THE EXCHANGE OFFER IS SUBJECT TO CERTAIN CONDITIONS. SEE "THE EXCHANGE
OFFER -- CONDITIONS OF THE EXCHANGE OFFER" IN THE PROSPECTUS.

     Enclosed herewith for your information and forwarding to your clients are
copies of the following documents:

          1. The Prospectus, dated          , 2003.


          2. A Letter of Transmittal to exchange the Existing 9% Notes for your
     use and for the information of your clients. Facsimile copies of the Letter
     of Transmittal may be used to exchange the Initial Notes.

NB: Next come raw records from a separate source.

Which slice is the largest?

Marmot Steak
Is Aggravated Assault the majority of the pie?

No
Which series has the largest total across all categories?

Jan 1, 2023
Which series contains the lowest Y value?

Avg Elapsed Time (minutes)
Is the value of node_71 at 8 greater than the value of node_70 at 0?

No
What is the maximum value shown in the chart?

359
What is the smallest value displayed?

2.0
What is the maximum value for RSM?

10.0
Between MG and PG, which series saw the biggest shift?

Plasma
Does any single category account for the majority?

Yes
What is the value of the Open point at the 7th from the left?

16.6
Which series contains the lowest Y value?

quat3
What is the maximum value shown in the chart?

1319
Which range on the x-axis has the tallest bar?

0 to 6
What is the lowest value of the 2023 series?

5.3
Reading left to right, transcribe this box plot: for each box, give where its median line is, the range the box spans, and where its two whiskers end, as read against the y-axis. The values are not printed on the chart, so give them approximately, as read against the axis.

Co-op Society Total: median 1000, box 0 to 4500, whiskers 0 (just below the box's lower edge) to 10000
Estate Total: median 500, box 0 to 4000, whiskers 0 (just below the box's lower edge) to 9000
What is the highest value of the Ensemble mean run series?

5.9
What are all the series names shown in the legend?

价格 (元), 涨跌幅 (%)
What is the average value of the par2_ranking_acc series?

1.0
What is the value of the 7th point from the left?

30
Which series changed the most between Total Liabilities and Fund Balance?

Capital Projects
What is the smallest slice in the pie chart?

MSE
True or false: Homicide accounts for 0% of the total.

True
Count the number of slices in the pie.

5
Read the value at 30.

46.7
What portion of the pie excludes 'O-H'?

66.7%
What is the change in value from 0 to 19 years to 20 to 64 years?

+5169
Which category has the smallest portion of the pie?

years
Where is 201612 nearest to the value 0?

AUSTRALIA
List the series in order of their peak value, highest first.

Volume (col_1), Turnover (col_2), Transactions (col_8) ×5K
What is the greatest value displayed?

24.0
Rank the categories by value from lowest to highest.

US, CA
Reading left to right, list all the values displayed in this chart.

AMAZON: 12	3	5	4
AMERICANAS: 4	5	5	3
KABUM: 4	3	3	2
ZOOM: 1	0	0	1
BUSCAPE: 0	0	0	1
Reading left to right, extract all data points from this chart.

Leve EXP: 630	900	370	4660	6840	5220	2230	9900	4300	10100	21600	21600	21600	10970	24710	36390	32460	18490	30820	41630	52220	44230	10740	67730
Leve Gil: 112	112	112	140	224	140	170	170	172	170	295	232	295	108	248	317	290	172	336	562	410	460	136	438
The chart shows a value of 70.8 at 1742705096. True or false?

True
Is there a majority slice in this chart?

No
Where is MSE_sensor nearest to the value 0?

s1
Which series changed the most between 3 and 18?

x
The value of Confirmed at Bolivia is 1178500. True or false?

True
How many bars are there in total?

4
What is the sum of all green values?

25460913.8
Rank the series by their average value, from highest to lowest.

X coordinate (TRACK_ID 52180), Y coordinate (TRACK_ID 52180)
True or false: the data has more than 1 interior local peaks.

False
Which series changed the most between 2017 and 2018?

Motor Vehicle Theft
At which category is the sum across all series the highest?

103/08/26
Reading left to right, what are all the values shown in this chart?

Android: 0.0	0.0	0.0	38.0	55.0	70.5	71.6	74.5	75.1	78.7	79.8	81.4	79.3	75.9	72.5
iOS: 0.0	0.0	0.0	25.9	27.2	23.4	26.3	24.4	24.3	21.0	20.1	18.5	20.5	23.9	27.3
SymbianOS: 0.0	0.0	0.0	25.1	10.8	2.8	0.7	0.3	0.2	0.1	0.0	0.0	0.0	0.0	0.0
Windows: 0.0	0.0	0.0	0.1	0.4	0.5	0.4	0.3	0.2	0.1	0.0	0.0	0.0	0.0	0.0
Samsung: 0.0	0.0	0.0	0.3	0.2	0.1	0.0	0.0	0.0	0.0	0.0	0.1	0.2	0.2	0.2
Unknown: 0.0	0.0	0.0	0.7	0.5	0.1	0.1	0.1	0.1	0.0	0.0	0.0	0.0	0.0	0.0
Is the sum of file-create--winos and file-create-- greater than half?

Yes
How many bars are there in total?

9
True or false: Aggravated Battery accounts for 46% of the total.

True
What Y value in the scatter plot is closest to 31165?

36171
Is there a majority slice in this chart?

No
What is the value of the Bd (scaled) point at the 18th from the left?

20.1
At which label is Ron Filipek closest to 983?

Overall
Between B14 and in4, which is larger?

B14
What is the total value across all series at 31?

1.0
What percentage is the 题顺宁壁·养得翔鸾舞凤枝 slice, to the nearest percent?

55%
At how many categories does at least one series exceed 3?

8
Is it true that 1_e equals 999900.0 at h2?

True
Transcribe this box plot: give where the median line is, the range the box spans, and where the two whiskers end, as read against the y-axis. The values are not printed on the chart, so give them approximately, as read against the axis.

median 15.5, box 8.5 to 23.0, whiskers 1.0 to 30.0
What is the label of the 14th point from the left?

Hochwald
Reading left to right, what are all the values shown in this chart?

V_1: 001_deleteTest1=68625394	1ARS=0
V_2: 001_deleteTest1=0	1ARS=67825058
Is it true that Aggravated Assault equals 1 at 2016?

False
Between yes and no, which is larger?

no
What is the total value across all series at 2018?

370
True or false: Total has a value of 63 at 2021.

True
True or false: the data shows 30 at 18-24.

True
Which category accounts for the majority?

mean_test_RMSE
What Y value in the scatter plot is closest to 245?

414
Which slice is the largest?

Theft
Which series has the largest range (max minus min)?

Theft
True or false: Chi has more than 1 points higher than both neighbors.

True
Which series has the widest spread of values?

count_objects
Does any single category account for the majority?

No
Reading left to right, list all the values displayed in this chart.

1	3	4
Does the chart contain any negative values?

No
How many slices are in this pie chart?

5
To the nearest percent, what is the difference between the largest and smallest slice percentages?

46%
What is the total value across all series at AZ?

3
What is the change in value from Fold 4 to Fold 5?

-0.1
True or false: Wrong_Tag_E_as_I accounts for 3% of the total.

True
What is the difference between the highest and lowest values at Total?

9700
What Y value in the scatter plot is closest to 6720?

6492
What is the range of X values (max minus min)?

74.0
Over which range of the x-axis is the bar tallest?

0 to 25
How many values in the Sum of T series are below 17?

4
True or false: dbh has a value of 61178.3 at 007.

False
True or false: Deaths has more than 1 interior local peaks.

          3. A form of letter which may be sent to your clients for whose
     accounts you hold the Existing 9% Notes registered in your name or in the
     name of your nominee, with space provided for obtaining such client's
     instructions with regard to the Exchange Offer.


          4. A Notice of Guaranteed Delivery.

          5. Guidelines of the Internal Revenue Service for Certification of
     Taxpayer Identification Number on Substitute Form W-9.


     YOUR PROMPT ATTENTION IS REQUESTED. WE URGE YOU TO CONTACT YOUR CLIENTS AS
PROMPTLY AS POSSIBLE. PLEASE NOTE THE EXCHANGE OFFER WILL EXPIRE AT 5:00 P.M.,
NEW YORK CITY TIME, ON           , 2003, UNLESS EXTENDED. PLEASE FURNISH COPIES
OF THE ENCLOSED MATERIALS TO THOSE OF YOUR CLIENTS FOR WHOM YOU HOLD INITIAL
NOTES REGISTERED IN YOUR NAME OR YOUR NOMINEE AS QUICKLY AS POSSIBLE.


     In most cases, exchanges of the Existing 9% Notes accepted for exchange
pursuant to the Exchange Offer will be made only after timely receipt by the
Exchange Agent of (a) certificates representing such Existing 9% Notes, (b) the
Letter of Transmittal (or facsimile thereof) properly completed and duly
executed with any required signature guarantees, and (c) any other documents
required by the Letter of Transmittal.



     If holders of the Existing 9% Notes wish to tender, but it is impracticable
for them to forward their certificates for the Existing 9% Notes prior to the
expiration of the Exchange Offer or to comply with the book-entry transfer
procedures on a timely basis, a tender may be offered by following the
guaranteed delivery procedure described in the Prospectus under "The Exchange
Offer -- Procedures for Tendering Existing 9% Notes."



     The Exchange Offer is not being made to (nor will tenders be accepted from
or on behalf of) holders of Existing 9% Notes residing in any jurisdiction in
which the making of the Exchange Offer or the acceptance thereof would not be in
compliance with the laws of such jurisdiction.



     The Company will not pay any fees or commissions to brokers, dealers or
other persons for soliciting exchanges of the Existing 9% Notes pursuant to the
Exchange Offer. The Company will pay or cause to be paid any transfer taxes
payable on the transfer of the Existing 9% Notes to it, except as otherwise
provided in Instruction 13 of the Letter of Transmittal.


     Questions and requests for assistance with respect to the Exchange Offer or
for copies of the Prospectus and Letter of Transmittal may be directed to the
Exchange Agent at its address set forth in the Prospectus.

     NOTHING CONTAINED HEREIN OR IN THE ENCLOSED DOCUMENTS SHALL CONSTITUTE YOU
OR ANY OTHER PERSON TO BE DEEMED TO BE THE AGENT OF THE COMPANY, OR ANY
AFFILIATE THEREOF, OR AUTHORIZE YOU OR ANY OTHER PERSON TO GIVE ANY INFORMATION
OR MAKE ANY REPRESENTATION ON BEHALF OF ANY OF THEM WITH RESPECT TO THE EXCHANGE
OFFER OTHER THAN THE ENCLOSED DOCUMENTS AND THE STATEMENTS CONTAINED THEREIN.